This project is a Google Apps Script designed to interact with ArXiv's API to fetch and filter research articles based on keywords. The script saves the data to a Google Sheet and sends an email summary of the articles in a tabular format.
- Fetches articles from ArXiv based on specified keywords.
- Filters articles to include only those containing the keywords in the title or summary.
- Outputs article metadata (e.g., title, authors, publication date) into a Google Sheet.
- Sends an email with the results formatted as an HTML table or notifies if no articles are found.
- By default is designed for daily updates (articles from the last 24 hours), but the exact time range can be changed.
- Create a Google Sheet:
- Name one of the sheets in your Google Spreadsheet as Sheet1.

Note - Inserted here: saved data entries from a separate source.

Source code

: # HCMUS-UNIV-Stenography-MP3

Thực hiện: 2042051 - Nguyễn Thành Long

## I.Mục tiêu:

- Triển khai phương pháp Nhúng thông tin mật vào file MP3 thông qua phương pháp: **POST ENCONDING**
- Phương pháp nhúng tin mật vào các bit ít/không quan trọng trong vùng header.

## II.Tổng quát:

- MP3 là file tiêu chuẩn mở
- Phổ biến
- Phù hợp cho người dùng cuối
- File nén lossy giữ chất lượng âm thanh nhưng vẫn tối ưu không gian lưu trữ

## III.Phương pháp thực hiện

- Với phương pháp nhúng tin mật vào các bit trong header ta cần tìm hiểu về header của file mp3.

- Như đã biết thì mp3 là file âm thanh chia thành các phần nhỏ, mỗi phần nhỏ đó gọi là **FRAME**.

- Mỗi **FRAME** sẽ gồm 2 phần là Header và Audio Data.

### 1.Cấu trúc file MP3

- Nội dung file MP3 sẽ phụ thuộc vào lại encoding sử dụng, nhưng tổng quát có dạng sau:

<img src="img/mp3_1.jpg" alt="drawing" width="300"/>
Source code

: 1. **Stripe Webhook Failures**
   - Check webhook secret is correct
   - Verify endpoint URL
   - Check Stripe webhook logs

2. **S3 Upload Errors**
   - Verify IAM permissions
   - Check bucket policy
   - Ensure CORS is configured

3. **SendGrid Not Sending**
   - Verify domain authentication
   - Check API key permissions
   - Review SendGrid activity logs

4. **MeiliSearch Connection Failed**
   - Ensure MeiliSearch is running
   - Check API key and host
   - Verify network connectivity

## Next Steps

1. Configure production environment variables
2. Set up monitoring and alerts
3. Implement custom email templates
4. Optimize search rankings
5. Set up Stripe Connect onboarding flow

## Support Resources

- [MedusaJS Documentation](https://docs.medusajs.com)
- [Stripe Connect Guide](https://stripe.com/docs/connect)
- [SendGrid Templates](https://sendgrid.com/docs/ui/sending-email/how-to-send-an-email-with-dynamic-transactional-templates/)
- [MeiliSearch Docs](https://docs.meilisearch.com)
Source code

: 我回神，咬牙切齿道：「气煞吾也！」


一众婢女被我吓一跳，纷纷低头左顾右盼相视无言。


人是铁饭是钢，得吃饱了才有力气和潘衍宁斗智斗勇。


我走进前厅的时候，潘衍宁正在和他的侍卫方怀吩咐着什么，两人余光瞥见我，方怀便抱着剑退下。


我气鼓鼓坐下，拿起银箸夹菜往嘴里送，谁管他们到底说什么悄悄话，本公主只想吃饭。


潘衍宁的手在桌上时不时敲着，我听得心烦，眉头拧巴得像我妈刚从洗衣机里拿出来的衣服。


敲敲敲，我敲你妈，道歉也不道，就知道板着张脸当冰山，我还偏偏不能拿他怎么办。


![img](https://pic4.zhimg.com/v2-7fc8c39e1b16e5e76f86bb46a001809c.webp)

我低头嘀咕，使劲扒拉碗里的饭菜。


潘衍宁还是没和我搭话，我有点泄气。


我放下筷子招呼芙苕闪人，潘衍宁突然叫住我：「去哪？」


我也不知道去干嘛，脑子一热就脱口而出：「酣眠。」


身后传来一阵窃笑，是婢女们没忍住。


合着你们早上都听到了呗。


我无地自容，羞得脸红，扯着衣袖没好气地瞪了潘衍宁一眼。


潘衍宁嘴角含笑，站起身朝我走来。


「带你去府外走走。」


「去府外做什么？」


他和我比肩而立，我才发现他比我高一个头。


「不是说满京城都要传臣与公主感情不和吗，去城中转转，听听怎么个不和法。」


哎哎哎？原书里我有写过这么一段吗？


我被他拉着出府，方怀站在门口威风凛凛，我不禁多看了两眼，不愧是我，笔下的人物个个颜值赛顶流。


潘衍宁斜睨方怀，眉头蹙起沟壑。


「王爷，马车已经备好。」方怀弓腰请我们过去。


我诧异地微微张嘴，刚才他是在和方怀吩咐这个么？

- Access Google Apps Script:
- Open your Google Spreadsheet.
- Go to Extensions > Apps Script.
- Copy the Code:
- Paste the script into the Apps Script editor.
- Modify the Script:
- Update the keywords array with the keywords you want to search for.
- Replace your email with your desired recipient email address in the sendEmailWithTable function.
- Authorize the Script:
- Run the script for the first time to trigger the authorization flow and grant necessary permissions.
- Set Up a Trigger (Optional):
- To automate the regular execution, go to Triggers in the Apps Script editor and set up a time-driven trigger for the fetchArxivDataWithFullTextSearch and sendEmailWithTable functions, e.g. to run once per day.
- Fetch Articles: Run fetchArxivDataWithFullTextSearch to populate the sheet with articles matching your keywords from the last 24 hours.
- Send Email: Run sendEmailWithTable to email the results. The email includes a table of articles if there are matches or a notification if no articles were found.
const keywords = [
"small language model",
"RAG",
"vector database"
];
The following columns will be populated in Sheet1:
Keyword: The keyword used in the search. Title: The title of the article. Authors: The authors of the article. Published: The publication date. Summary: A short summary of the article. PDF Link: A direct link to the article's PDF. Primary Category: The primary category of the article on ArXiv.
This script requires Google Sheets and Gmail accounts for functionality.